A critical aspect of how this mental transportation to a non-analytical dimension occurs is the adherence of the storyteller to the assumption that perceived facts or so-called truth are subordinate to the ride. In other words, the storyteller does not let the truth get in the way of a good story.

Jacques Derrida, the French philosopher, and Martin Heidegger, the German philosopher, both said we need to let go of our (psychological) attachment to our tightly-held views before we can adjust to reality, which is constantly crashing in on us. A logical analysis of alternative perspectives is insufficient to adjust to reality. In other words, valuing our inherited position on something needs to be dropped for us to be in a deconstructed space. This deconstructed space is a necessary condition for adjusting to reality, which is always crashing in on us.
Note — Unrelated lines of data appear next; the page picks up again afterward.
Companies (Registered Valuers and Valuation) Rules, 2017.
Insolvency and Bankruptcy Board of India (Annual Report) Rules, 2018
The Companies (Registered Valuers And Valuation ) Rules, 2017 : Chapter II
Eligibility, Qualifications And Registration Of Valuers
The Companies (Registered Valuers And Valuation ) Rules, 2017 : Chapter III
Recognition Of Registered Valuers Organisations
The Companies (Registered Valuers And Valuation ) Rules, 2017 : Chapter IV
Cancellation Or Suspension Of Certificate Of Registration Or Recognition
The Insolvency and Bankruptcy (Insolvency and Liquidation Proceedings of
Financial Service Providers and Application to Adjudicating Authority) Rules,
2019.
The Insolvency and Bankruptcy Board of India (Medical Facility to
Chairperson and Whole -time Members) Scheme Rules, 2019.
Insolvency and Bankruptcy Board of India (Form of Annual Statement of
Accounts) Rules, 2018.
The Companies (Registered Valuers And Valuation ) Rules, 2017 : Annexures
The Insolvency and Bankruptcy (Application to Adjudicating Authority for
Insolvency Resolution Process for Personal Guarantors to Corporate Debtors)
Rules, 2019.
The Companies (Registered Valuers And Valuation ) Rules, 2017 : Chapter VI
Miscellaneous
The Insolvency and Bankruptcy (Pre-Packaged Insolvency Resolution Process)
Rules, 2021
In short, if we let go of our constructed inherited view of reality and consider a different point of view from a deconstructed mindset, then we are more transparent to reality which is crashing in on us anyway. This is so not because we judge the different point of view as better or worse than our previously valued inherited position,  but because it helps us let go of our previously held position and be open to reality crashing in.

Once we are in the moment of deconstruction, we then need to make a choice to maintain open-mindedness and practise a leap of faith to allow reality to crash in creatively. I call this the blank space and see it as the necessary and sufficient condition for creative adjustment. Jack Riley experienced this creative adjustment when he took a leap of faith and famously and spontaneously crashed into his destiny as he leapt down the escapement in pursuit of the colt from Old Regret. Ned Kelly did the same when, in a perceived moment of risk and opportunity, he decided to hold up the three police officers at Stringybark Creek.
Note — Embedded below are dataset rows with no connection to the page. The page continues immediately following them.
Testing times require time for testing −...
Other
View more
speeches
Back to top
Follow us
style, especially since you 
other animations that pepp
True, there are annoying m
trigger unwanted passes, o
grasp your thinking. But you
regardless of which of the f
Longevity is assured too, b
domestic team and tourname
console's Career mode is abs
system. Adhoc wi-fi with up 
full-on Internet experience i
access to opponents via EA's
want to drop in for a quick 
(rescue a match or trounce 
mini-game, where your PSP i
Jack Riley and Ned Kelly are Australian Legends because they somehow took us beyond our preconceptions and enabled us to let reality in. We, Australians, are discovering our emerging reality as the capacity to see each other as fundamentally equal. Jack and Ned’s transportation of our imaginations into the realm of the fantastic enables us to discover our reality, a reality free of class distinctions. An imminent example is how we have evolved into an egalitarian society. Recently, the son of a sole-parent-disability pensioner of underprivileged Irish Catholic heritage has become Prime Minister, namely Anthony Albanese.


Jack Riley's spirit thrives in the Upper Murray. Immortalized in the poem, 'The Man from Snowy River', he is the quintessential Australian hero, emerging out of poverty in Ireland, riding into our hearts and souls . He rides for you and he rides for me . He does not tire.